Previous recipients of the Horblit Award, which was established in 1947 by the late Boston attorney Mark M. Horblit to “foster and promote the writing of symphonic compositions by composers resident in the United States,” include Aaron Copland, Walter Piston, Ned Rorem, Donald Martino, Earl Kim, and Leonard Bernstein, who received the award in 1949 at the age of 31. The award was not been given since 1993, when it was received by John Corigliano. The 2007 award is Carter’s second Horblit Award; he received the first in August of 1988 (several months before he turned 80) at the Tanglewood Music Center’s annual Festival of Contemporary Music.

Morten Lauridsen and Les Paul Among 2007 National Medal of Arts Honorees


Composer Morten Lauridsen and President George W. Bush

Choral composer Morten Lauridsen and electric guitar innovator Les Paul were among the 2007 National Medal of Arts Honorees announced by President George W. Bush in an East Room ceremony at the White House on November 14. The National Endowment for the Arts manages the National Medal of Arts nomination process and notified the artists of their selection to receive a medal, the nation’s highest honor for artistic excellence.

The other recipients this year are: painters George Tooker and Andrew Wyeth; N. Scott Momaday, author, essayist, poet, professor, and painter; R. Craig Noel, director of the Old Globe Theatre in San Diego; and arts patrons Henry Steinway and Roy R. Neuberger. Also receiving an award from the President will be Erich Kunzel, conductor of the Cincinnati Pops Orchestra and a 2006 National Medal of Arts recipient who was not able to attend last year’s event.

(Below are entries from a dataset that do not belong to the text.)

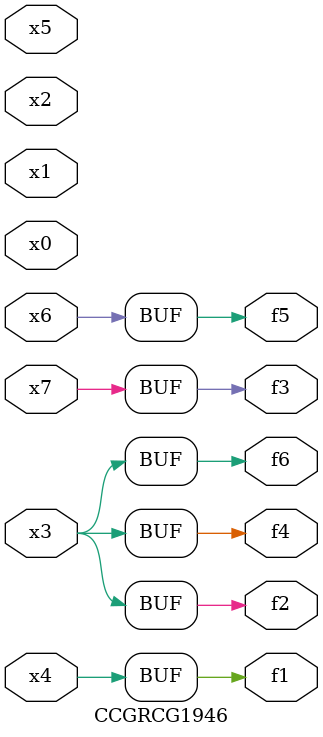
<source format=v>
module CCGRCG1946(
	input x0, x1, x2, x3, x4, x5, x6, x7,
	output f1, f2, f3, f4, f5, f6
);
	assign f1 = x4;
	assign f2 = x3;
	assign f3 = x7;
	assign f4 = x3;
	assign f5 = x6;
	assign f6 = x3;
endmodule

</source>
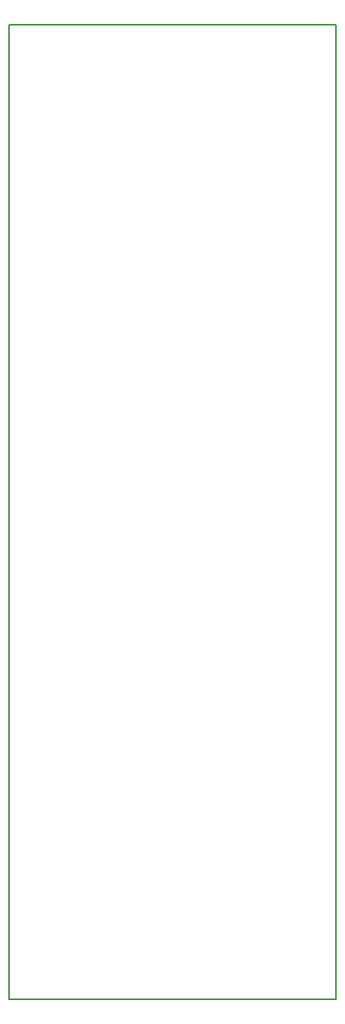
<source format=gko>
G04 DipTrace 2.4.0.2*
%INcodec_rev2.GKO*%
%MOIN*%
%ADD11C,0.0055*%
%FSLAX44Y44*%
G04*
G70*
G90*
G75*
G01*
%LNBoardOutline*%
%LPD*%
X0Y0D2*
D11*
X13250D1*
Y39370D1*
X0D1*
Y0D1*
M02*

</source>
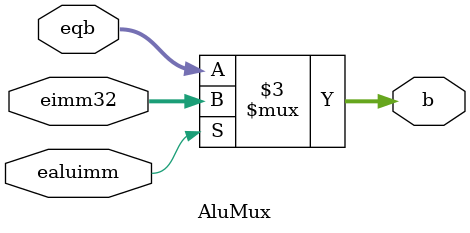
<source format=v>
`timescale 1ns / 1ps

module AluMux(input [31:0] eqb, input [31:0] eimm32, input ealuimm, output reg [31:0]b);
    always @ (*)begin
            if (ealuimm)begin
                b <= eimm32;
            end
            else begin
                b <= eqb;
            end
    end
endmodule

</source>
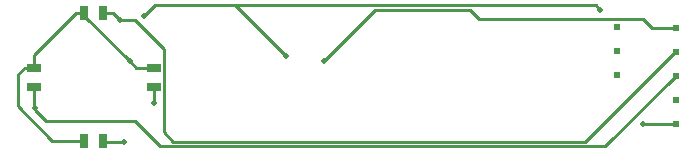
<source format=gtl>
G04*
G04 #@! TF.GenerationSoftware,Altium Limited,Altium Designer,20.1.14 (287)*
G04*
G04 Layer_Physical_Order=1*
G04 Layer_Color=255*
%FSLAX24Y24*%
%MOIN*%
G70*
G04*
G04 #@! TF.SameCoordinates,17311497-FE2C-4E5C-BF44-28A0539949C5*
G04*
G04*
G04 #@! TF.FilePolarity,Positive*
G04*
G01*
G75*
%ADD10C,0.0100*%
%ADD14R,0.1500X0.0100*%
%ADD15R,0.0492X0.0315*%
%ADD16R,0.0315X0.0492*%
%ADD21C,0.0240*%
%ADD22C,0.0200*%
D10*
X10500Y-2200D02*
X16386D01*
X17050Y-2350D02*
X19400Y0D01*
X10500Y-2350D02*
X17050D01*
X3500D02*
X10500D01*
X3500Y-2200D02*
X10500D01*
X2217Y-2350D02*
X3500D01*
X2649Y-2200D02*
X3500D01*
X1691Y2000D02*
X2041Y2350D01*
X3500D01*
X10300Y2350D02*
X16731D01*
X16731Y2350D01*
X10300Y2200D02*
X12559D01*
X9391D02*
X10300D01*
X3500Y2350D02*
X4719D01*
X4719Y2350D01*
X12559Y2200D02*
X12859Y1900D01*
X18317D02*
X18617Y1600D01*
X12859Y1900D02*
X18317D01*
X16731Y2350D02*
X16881Y2200D01*
X2336Y-1887D02*
X2649Y-2200D01*
X2336Y-1887D02*
Y877D01*
X-2000Y-1079D02*
Y-365D01*
X19386Y800D02*
X19400D01*
X16386Y-2200D02*
X19386Y800D01*
X1364Y1849D02*
X2336Y877D01*
X4719Y2350D02*
X6402Y666D01*
X4719Y2350D02*
X10300D01*
X7668Y476D02*
X9391Y2200D01*
X18617Y1600D02*
X19400D01*
X1367Y-1500D02*
X2217Y-2350D01*
X-1600Y-1500D02*
X1367D01*
X18298Y-1598D02*
X18298D01*
X18300Y-1600D01*
X1200Y476D02*
X1411Y265D01*
X-315Y1991D02*
X1200Y476D01*
X871Y1849D02*
X1364D01*
X640Y2080D02*
X871Y1849D01*
X-315Y1991D02*
Y2080D01*
X1411Y265D02*
X2000D01*
X315Y2080D02*
X640D01*
X-2518Y43D02*
X-2296Y265D01*
X-2000D01*
X-2518Y-1024D02*
Y43D01*
Y-1024D02*
X-1371Y-2171D01*
X-324D01*
X-315Y-2180D01*
X-1950Y-1150D02*
X-1600Y-1500D01*
X-1950Y-1150D02*
Y-1079D01*
X-1989Y676D02*
X-585Y2080D01*
X-315D01*
X-1989Y276D02*
Y676D01*
X18300Y-1600D02*
X19400D01*
X315Y-2180D02*
X349Y-2214D01*
X1004D01*
X2000Y-900D02*
Y-365D01*
D14*
X10500Y-2200D02*
D03*
X3500D02*
D03*
X10500Y-2350D02*
D03*
X3500D02*
D03*
Y2350D02*
D03*
X10300Y2350D02*
D03*
Y2200D02*
D03*
D15*
X2000Y-365D02*
D03*
Y265D02*
D03*
X-2000Y-365D02*
D03*
Y265D02*
D03*
D16*
X315Y2080D02*
D03*
X-315D02*
D03*
X315Y-2180D02*
D03*
X-315D02*
D03*
D21*
X19400Y-1600D02*
D03*
X17449Y32D02*
D03*
X19400Y0D02*
D03*
X17449Y832D02*
D03*
Y1632D02*
D03*
X19400Y1600D02*
D03*
Y800D02*
D03*
Y-800D02*
D03*
D22*
X1691Y2000D02*
D03*
X16881Y2200D02*
D03*
X7668Y476D02*
D03*
X18298Y-1598D02*
D03*
X6402Y666D02*
D03*
X-1950Y-1079D02*
D03*
X1200Y476D02*
D03*
X871Y1849D02*
D03*
X2000Y-900D02*
D03*
X1004Y-2214D02*
D03*
M02*

</source>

Musical America Announces 2008 Awards

Pianist Charles Rosen, Atlanta Symphony Music Director Robert Spano, and the San Francisco-based men’s chorus Chanticleer will be among the honorees receiving 2008 Awards from Musical America in a special ceremony at Lincoln Center on December 13. In addition, Paris-based Finnish post-spectralist Kaija Saariaho has been named 2008 Composer of the Year, and Russian soprano Anna Netrebko was awarded the top honor, Musician of the Year.

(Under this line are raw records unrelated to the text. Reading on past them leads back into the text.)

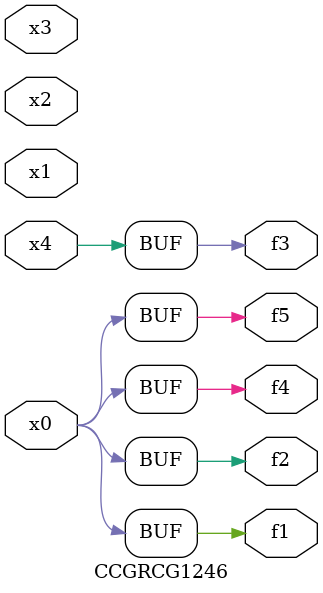
<source format=v>
module CCGRCG1246(
	input x0, x1, x2, x3, x4,
	output f1, f2, f3, f4, f5
);
	assign f1 = x0;
	assign f2 = x0;
	assign f3 = x4;
	assign f4 = x0;
	assign f5 = x0;
endmodule

</source>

Rosen, named Instrumentalist of the Year, was lauded for his multiple careers as a pianist, author, and scholar, and for his advocacy of contemporary composers including Stravinsky and Carter. Spano, named Conductor the Year, was hailed for “his richly inventive programming, “commissioning countless new works,” and for possessing “all the right qualities to bring an American orchestra success: solid musicianship, intellectual curiosity, and a palpable enthusiasm that is contagious on both sides of the footlights.” Chanticleer, the 2008 Ensemble of the Year, was praised for their “unique sound and distinctive style” as well as for commissioning 60 new works.

Musical America, which was founded as a weekly newspaper in 1898, began the tradition of choosing an annual Musician of the Year in 1960, concurrent with the publication of their first annual directory—now an industry-standard reference guide to artists and performing organizations worldwide. Awards for Instrumentalist, Conductor, Composer, and Vocalist of the Year date from 1992; the Ensemble of the Year category was added in 1995.